I’ve mulled this one over for a little while. It’s a nice idea in principle, but do I recall a recent attempt at a similar thing, which overwhelmed the CRD not so long ago? That particular pilot project was free to the public (although paid for from taxes), and yard waste was collected from the curbside, which is much more convenient. However, the chipper broke, then the yard waste sat by the roadside for weeks, before eventually being cleared up. The scheme appeared to have dealt with the yard waste in the end, but I imagine it was likely a financial disaster and therefore not particularly viable for a small, spread-out community.

This latest reincarnation of the chipper project, on the other hand, will cost people to use (between $5 and $20, depending on vehicle In addition to our taxes), so this might have an effect on its popularity. This time, any waste will need to be delivered to the CRD designated site. I think this is likely to lead to a neutral, or perhaps even negative, environmental impact when fossil fuel use, pollution, additional road use and hazards are taken into account.

The best route, in my opinion, is for yard waste to be dealt with on site, at source: Keep it local, compost it; salvage wood for heating/energy. Dry and burn any remaining invasive waste. This, of course, must be done safely and responsibly. A small hot fire in a suitable incinerator can work wonders while producing very little smoke. Additionally, the subsequent ash can be used as a fertilizer, natural pesticide or soil supplement in many cases (although not for acid-loving plants or potatoes).
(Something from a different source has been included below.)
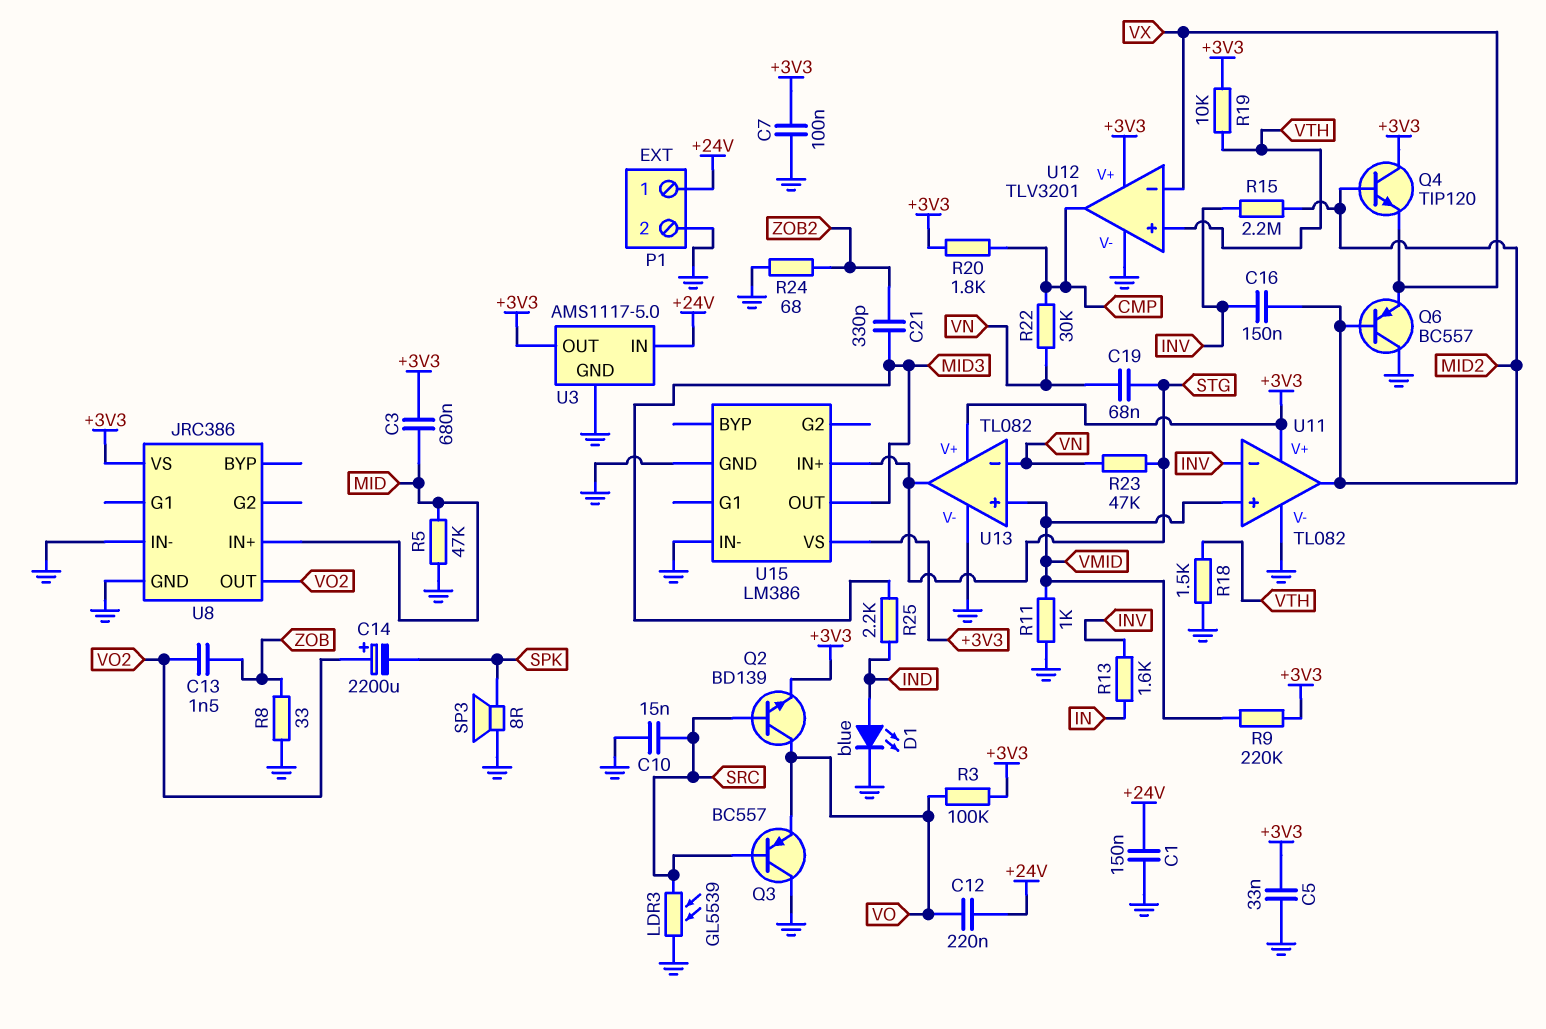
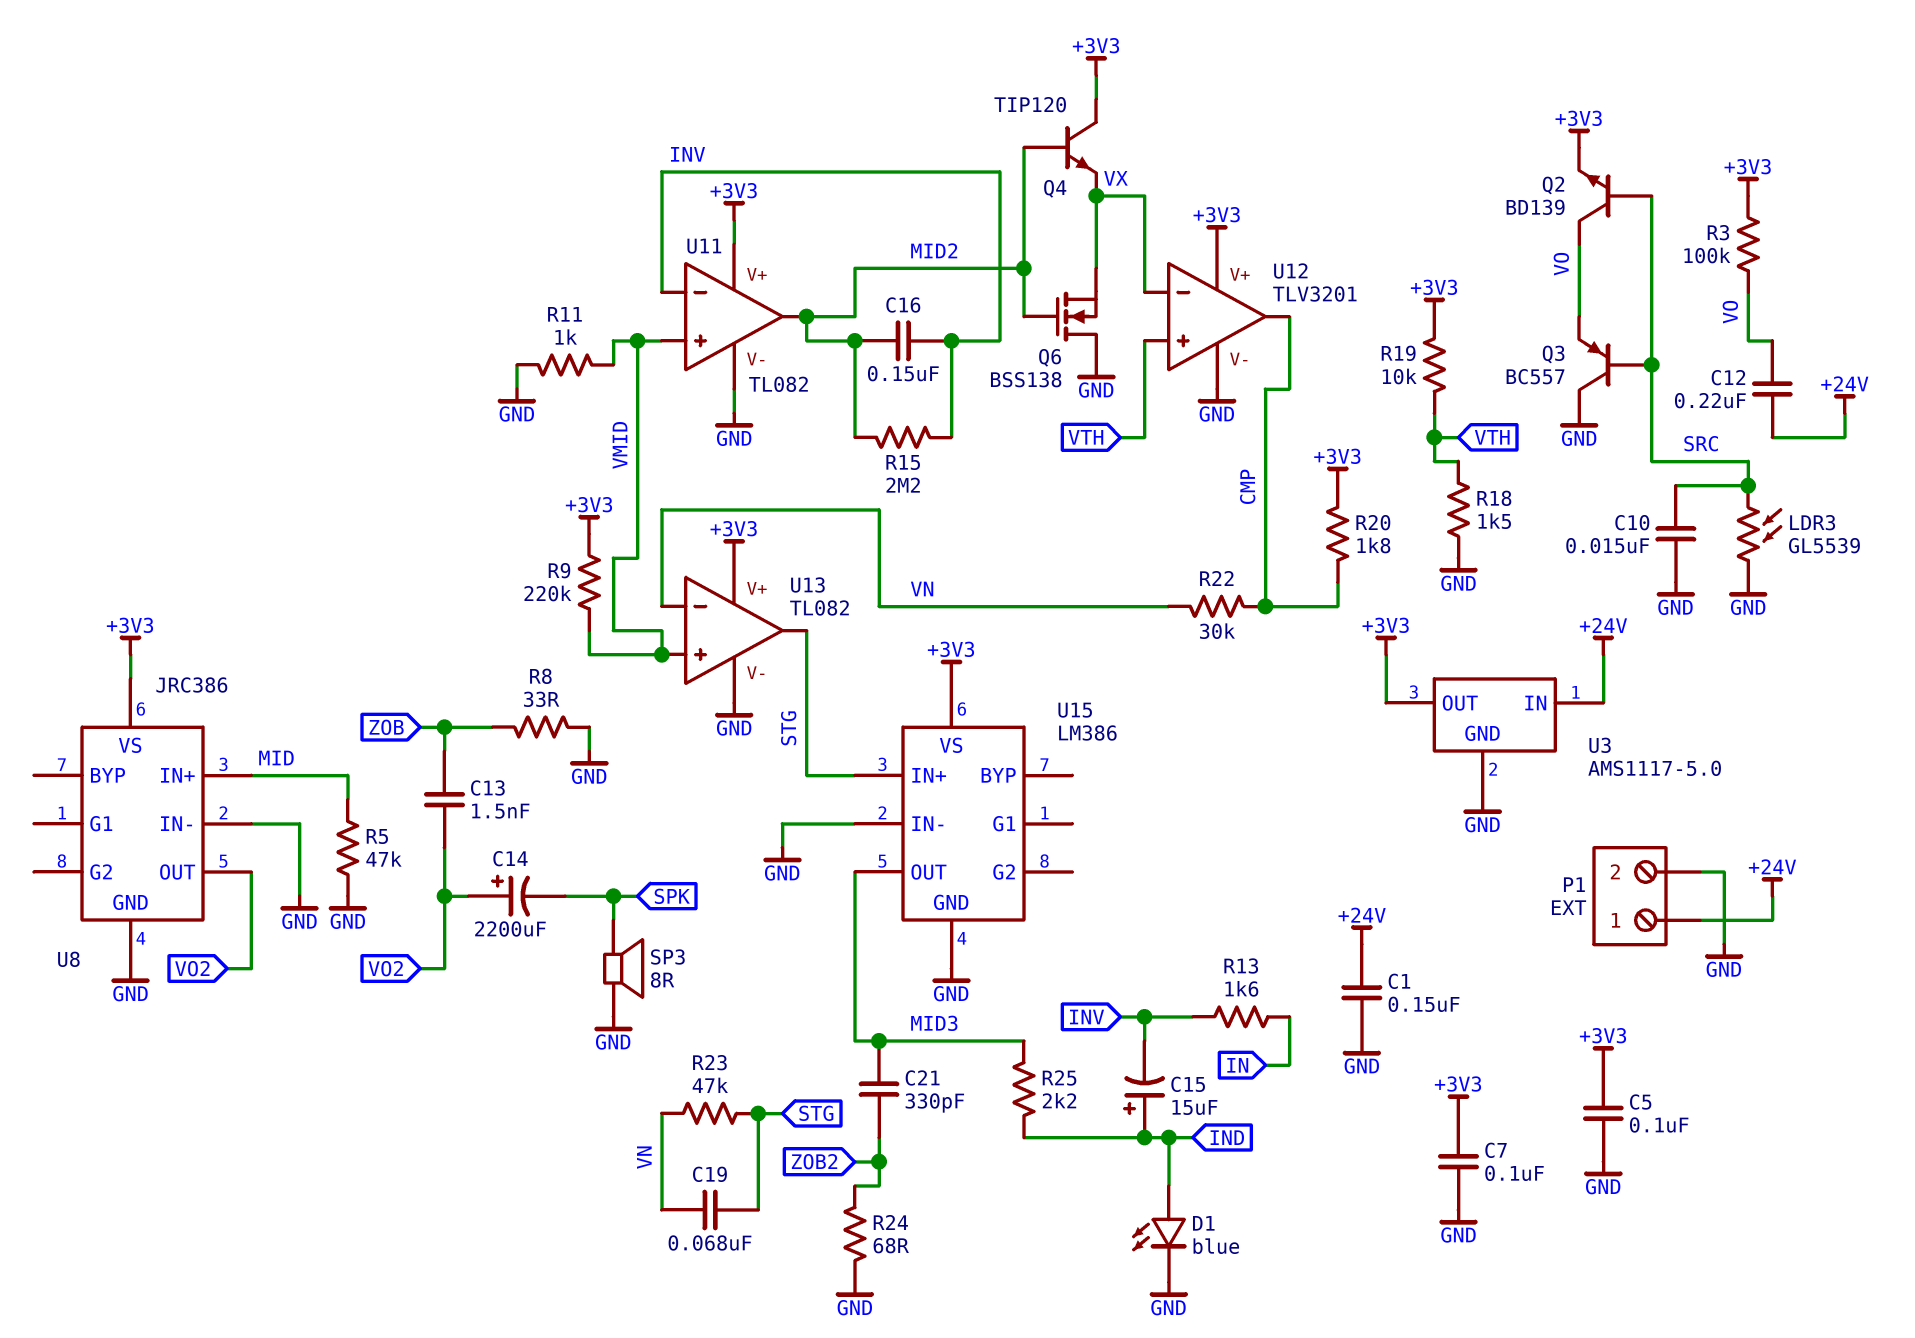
C3: 680nF (+3V3, MID) -> none
C5: 33nF (+3V3, GND) -> 100nF (+3V3, GND)
C15: none -> 15uF (plus IND, minus INV)
Q6: PNP BC557 (B MID2, C GND, E VX) -> NMOS BSS138 (G MID2, D GND, S VX)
I cannot understand why (in the words of the CRD “press release” email circulated to interested parties):

“It’s  that the CRD gets a good turn-out for BOTH days of the event so it can be established as a regular occurance on Pender and the other SGI communities.”

I wonder why it is “critically important”. Sounds like this ‘pilot project’ has already been deemed too important to fail, regardless of how successful it is. Call me cynical, but is this a prelude to being able to introduce a burning ban? This issue has surfaced before, but went away after public rumblings.
Burning is one of the most natural ways to control and regenerate. Wood-fires and domestic yard-waste burning are a drop in the ocean, emissions-wise, compared to the tens of thousands of natural wild-fires each year all over the world. So please don’t ban burning, but by all means try to improve it, restrict it at dangerous times of the year, promote the use of better incinerators, better safety, better education (or is it that we simply can’t be trusted?)

If indeed there is a poor turnout at this chipper event, then that would suggest it might not be needed, or that the cost is unreasonable. Knowing that is “critically important”, and at that point only can a decision about the project’s future be made because taxpayer’s money is being spent. However, if the chipper event is a resounding success, cost-neutral to the tax-payer and doesn’t preface a burning ban, then it will get my congratulations and full support.

Then I guess I’ll have to eat my hat as well!

Visit Mike Aston’s blog for more insights at:

http://www.penderislandrealestate.ca/blog.php

1 Comment »

  1. Burning is the best way. chipping and letting it break down put the same amount of stuff in the air only at a slower rate. Burning shouldn’t be banned.